Lucio, che manca tanto a tutti noi (ne sono certo), in una delle sue bellissime canzoni non solo per la musica, ma anche per le parole, si chiedeva: “…che mondo sarà se bisogna chiamare Superman …”. Già, un bel mantello azzurro svolazzante, vistoso emblema sul petto e via tutti i cattivi.

Tutti noi, affascinati dal potere della magia, sognavamo l’intervento della nostra fatina azzurra, capace di risolvere il tutto e di trasformare in realtà i nostri sogni più segreti. Poi, per destino di noi umani, siamo cresciuti, ma nel nostro intimo, e non solo, crediamo ancora nella risoluzione per magia. Oggi, nel pieno dei nostri sogni, che non dovremmo più permetterci, ci ritroviamo, ancora una volta, a sperare nella fatina. Non so se sia azzurra perché normalmente veste di grigio, porta gli occhiali e visibilmente ha il volto solcato da vistose rughe, segni evidenti non solo del passare degli anni, ma di pesanti responsabilità e lunghe riflessioni. Scriverò anch’io, per rientrare un attimo nella consuetudine, che si tratta di una fatina di “alto profilo”.

Poi, come da prassi, è iniziata la gara delle previsioni: saranno disponibili quattro topolini per essere tramutati in bellissimi cavalli bianchi? E il vecchio brocco che è pronto a diventare un elegante nocchiero? E la zucca per la carrozza? Non siamo fuori stagione? E poi bisogna che tutti noi si accetti di cambiare abito e qui, in tutta franchezza, non so se basterà la bacchetta magica della fata Smemorina. Alcuni, rematori contro per abitudine inveterata, sono pronti a giurare che questa benedetta bacchetta magica questa volta non salterà fuori e che non sarà sufficiente il bellissimo gesto nel vuoto per farla apparire: è pur vero che un vento di stelle luminosissime sta per pioverci addosso: sono stelle dalla forma insolita, stelle che cadono una volta sola e poi più, conche, dalla forma di una “C” maiuscola attraversate da due sbarrette parallele e orizzontali. Ma si sa che le fate sono strane …

Poi, prima che scocchi la mezzanotte e questa volta non ci sarà scarpetta di cristallo che tenga, occorrerà accaparrarsi il principe azzurro. E qui la cosa si fa seria anche perché, voci certe, danno per certo che il tempo stia per scadere, che l’ignavia, l’incapacità, la dabbenaggine, la supponenza, l’arroganza, tutte condite da una buona dose di ignoranza e di affari in proprio, hanno visto il tempo trascorrere, le danze sono da tempo iniziate,il Re se ne è andato già a letto e il Granduca Monocolao da tempo sonnecchia sulla poltrona a lui riservata.
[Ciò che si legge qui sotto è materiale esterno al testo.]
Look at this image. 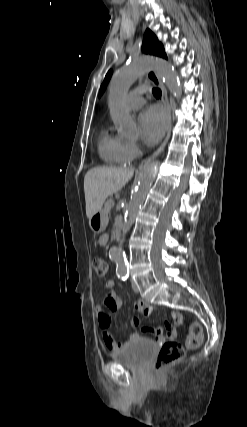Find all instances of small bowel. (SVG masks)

Poi, ma non da ultimo, questa volta il principe non lo si potrà conquistare con un casto bacio sulle labbra che gli ruberemo stando seduti sulla sponda di un piccolo ponte che sorpassa un ruscello di sogni: questa volta il principe azzurro ha assunto sembianze davvero strane, sembianze invecchiate e incancrenite nel tempo, oramai cicatrizzate nell’incuria e nella menzogna, sembianze che hanno assunto la forma e il nome di lavoro, sanità, scuola, giustizia, parità di diritto, uguaglianza, pubblica amministrazione, burocrazia, evasione fiscale, infrastrutture, meridione, ignoranza. Sembra che la bacchetta della fata, che finalmente sembra sia stata ritrovata nella polvere, non sia sufficientemente lunga …

Vado a cercare il dvd della favola, una favola antica, narrata, scritta, proposta come cartone animato e me lo guarderò ancora una volta, sorridendo e compiacendomi nel farlo: nessuno riuscirà mai a rubarmi i sogni. Quelli sono miei!